* **Problem**:
For the data below, work out how many lines include the string "津久井広域道路" and report only the number.
=== Section Start ===
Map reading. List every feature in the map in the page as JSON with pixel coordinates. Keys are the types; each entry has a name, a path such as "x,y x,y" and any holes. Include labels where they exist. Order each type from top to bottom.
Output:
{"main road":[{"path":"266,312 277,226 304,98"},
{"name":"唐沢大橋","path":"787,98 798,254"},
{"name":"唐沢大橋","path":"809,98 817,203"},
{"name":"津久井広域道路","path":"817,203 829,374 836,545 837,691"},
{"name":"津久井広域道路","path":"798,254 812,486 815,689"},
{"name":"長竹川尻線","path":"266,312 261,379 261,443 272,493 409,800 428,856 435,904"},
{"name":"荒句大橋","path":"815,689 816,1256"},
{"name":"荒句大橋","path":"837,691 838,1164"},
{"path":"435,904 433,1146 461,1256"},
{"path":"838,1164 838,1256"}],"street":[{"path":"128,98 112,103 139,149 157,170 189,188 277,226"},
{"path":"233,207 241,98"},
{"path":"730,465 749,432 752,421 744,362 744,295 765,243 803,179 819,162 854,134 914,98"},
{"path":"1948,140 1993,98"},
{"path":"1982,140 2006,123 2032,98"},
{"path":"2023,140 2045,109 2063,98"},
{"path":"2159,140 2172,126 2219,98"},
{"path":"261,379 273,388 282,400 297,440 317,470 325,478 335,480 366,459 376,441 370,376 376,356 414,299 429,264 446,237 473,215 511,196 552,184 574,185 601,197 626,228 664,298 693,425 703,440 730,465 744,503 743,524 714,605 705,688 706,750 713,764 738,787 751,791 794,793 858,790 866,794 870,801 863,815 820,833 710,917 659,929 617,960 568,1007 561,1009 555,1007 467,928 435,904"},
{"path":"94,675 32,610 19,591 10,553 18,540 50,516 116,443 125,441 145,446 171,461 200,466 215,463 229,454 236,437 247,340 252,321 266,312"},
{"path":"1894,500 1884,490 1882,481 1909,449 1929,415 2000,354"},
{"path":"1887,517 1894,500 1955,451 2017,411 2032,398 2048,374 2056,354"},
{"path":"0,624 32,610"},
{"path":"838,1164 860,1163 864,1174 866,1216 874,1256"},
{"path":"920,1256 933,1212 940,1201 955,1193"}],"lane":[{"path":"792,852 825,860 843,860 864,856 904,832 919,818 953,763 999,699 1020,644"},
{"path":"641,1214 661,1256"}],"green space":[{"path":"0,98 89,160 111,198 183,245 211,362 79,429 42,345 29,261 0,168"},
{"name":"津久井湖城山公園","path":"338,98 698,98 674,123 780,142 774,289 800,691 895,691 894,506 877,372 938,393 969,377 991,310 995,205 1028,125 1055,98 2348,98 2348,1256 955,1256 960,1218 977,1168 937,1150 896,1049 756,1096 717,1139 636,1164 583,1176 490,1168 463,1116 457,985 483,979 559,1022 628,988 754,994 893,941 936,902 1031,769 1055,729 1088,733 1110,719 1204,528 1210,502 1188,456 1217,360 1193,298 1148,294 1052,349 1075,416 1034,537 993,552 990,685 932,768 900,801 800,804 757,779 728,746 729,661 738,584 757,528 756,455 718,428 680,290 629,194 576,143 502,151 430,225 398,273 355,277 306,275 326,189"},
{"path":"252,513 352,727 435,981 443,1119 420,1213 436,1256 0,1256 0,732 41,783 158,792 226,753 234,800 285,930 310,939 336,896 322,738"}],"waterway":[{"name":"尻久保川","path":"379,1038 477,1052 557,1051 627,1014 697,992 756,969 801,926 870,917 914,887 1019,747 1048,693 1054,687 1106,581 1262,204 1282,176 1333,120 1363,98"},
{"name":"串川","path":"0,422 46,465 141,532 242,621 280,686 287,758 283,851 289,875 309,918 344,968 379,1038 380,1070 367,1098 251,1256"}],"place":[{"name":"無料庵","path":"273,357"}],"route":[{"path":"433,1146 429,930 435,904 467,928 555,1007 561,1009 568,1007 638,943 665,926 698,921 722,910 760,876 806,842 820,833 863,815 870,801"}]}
=== Section End ===
* **Reply**:
2